На минувшей неделе мы пообщались с очень интересной парой — Исайем Львовичем Фишгойтом и его женой Ларисой Николаевной. Говорили о Самаре нынешней и о том, каким город был несколько десятков лет назад. Затронули тему поколений и, кажется, обсудили все на свете. Путешествуя в этой беседе во времени, в конечном итоге вернулись в настоящее, говоря о политике и религии и даже политике-религии… У ног Исайя Львовича дремал старый дог, периодически вздрагивая от снившихся ему картин, а на руках у Ларисы Николаевны сидела кошка и с независимым видом тихо мурчала.
— Какой была Самара в пору вашей молодости?
— Да как сказать, почти такой же, как сейчас. Центральная часть почти не изменилась. Конечно, город стал другой, особенно это заметно, когда двигаешься из центра к окраинам.

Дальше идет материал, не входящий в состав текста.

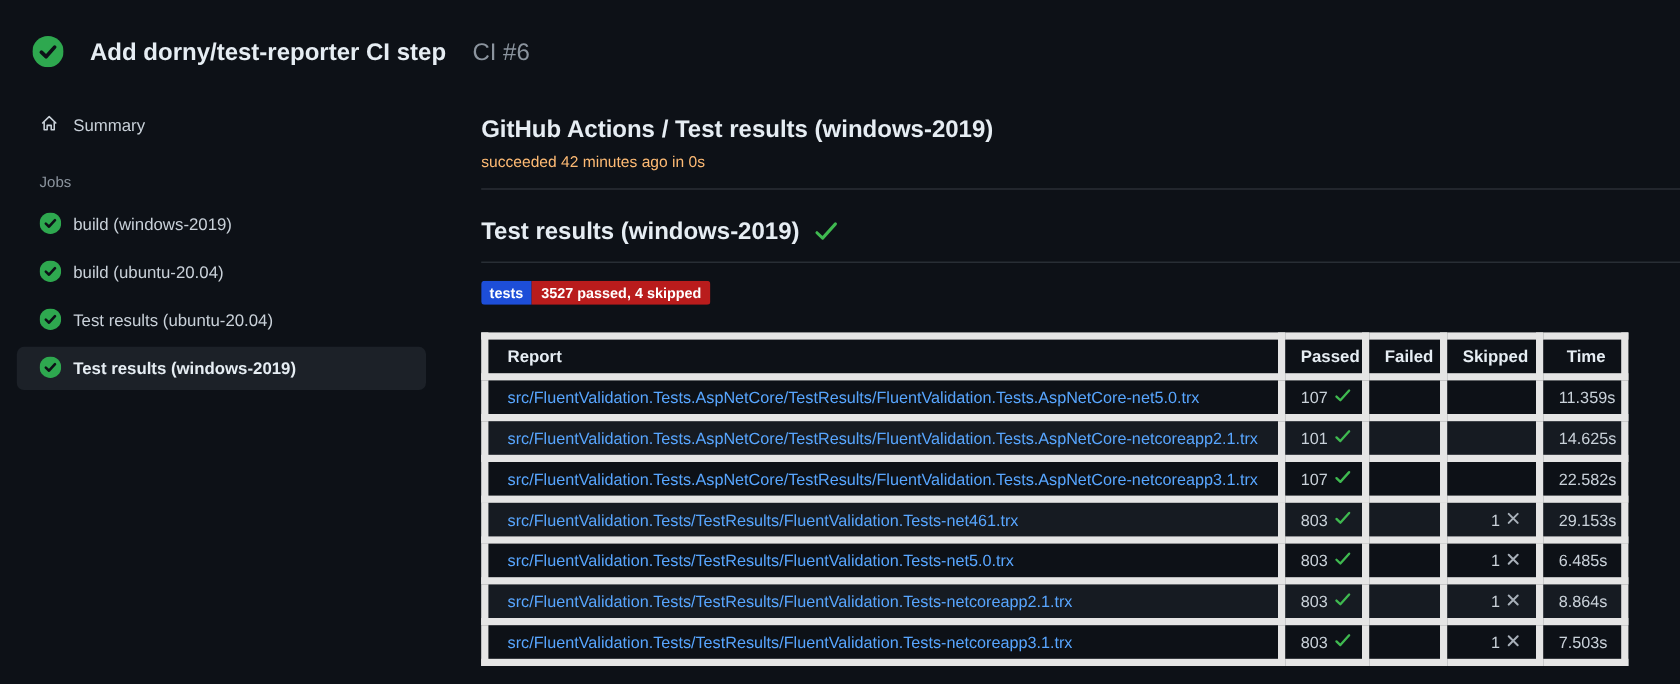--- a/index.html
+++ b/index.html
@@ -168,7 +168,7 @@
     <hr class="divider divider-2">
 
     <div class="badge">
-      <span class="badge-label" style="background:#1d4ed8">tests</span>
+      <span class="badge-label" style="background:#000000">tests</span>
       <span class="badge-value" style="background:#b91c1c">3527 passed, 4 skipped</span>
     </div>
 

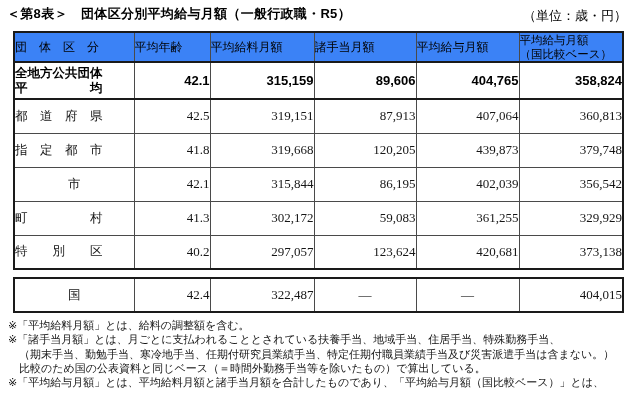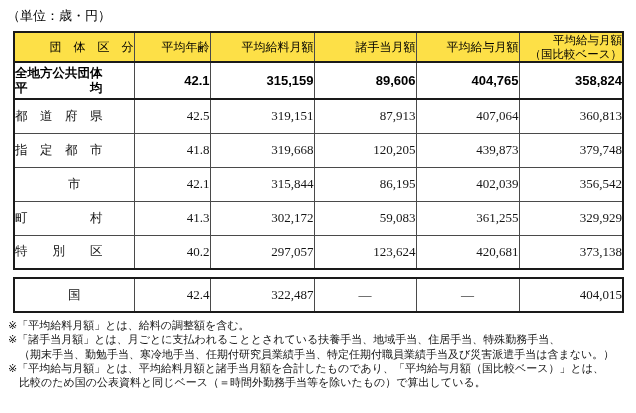--- a/index.html
+++ b/index.html
@@ -54,6 +54,7 @@
 <div class="doc">
 
   <div class="titlebar">
+    <div class="title">＜第8表＞　団体区分別平均給与月額（一般行政職・R5）</div>
     <div class="unit">（単位：歳・円）</div>
   </div>
 

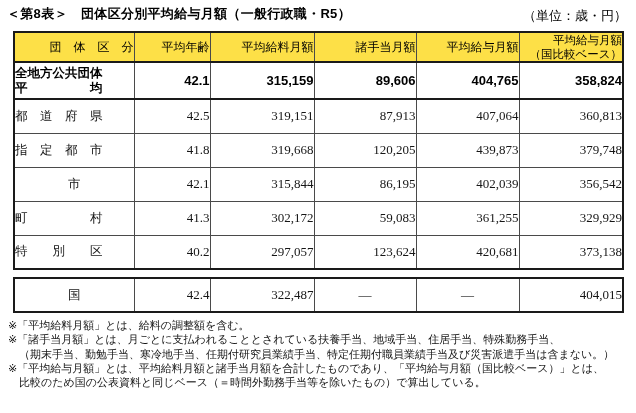--- a/index.html
+++ b/index.html
@@ -22,8 +22,8 @@
     border:1px solid #4a4a4a;box-sizing:border-box;padding:0;overflow:hidden;
   }
   thead th{
-    background:#fde047;font-weight:normal;font-size:12px;height:24px;
-    text-align:right;vertical-align:middle;
+    background:#3b82f6;font-weight:normal;font-size:12px;height:24px;
+    text-align:left;vertical-align:middle;
   }
   th.two-line{white-space:pre-line;line-height:14px;font-size:11.5px;}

— То есть вы считаете, что центр наш достаточно сохранился?
— Достаточно.
— Вы живете в одном из моих любимых кварталов, я здесь на Фрунзе живу, рядышком с вами, по соседству. Как по-вашему, сейчас, надо что-то менять в центральной части города?
— Надо сохранять старинные здания, планировку. И чтобы при этом люди имели возможность жить с удобствами. Ведь дома здесь — один приличный, а другой развалюха. Хорошо бы, чтобы жизнь людей из этих небольших домов была гораздо более приятной. Ну вот, скажем, мы живем в старом доме. По документам он построен еще до 1917 года. Мы живем здесь лет 20, за это время несколько раз прорывало трубопровод. Это надо как-то ликвидировать. Менять инфраструктуру. И улицы у нас недостаточно обустроены. Вот посмотрите, — указывает Исай в окно, где валит густой снег, — это центр города, а выглядит, как деревня. Я с собакой иду утром гулять, но только по тротуару. А тротуар — узкая тропочка. Люди расходятся с трудом, а с собакой еще сложнее. Вот таких вещей не должно быть в нормальном городе. Люди должны как-то мобилизовываться, чтобы ввести порядок.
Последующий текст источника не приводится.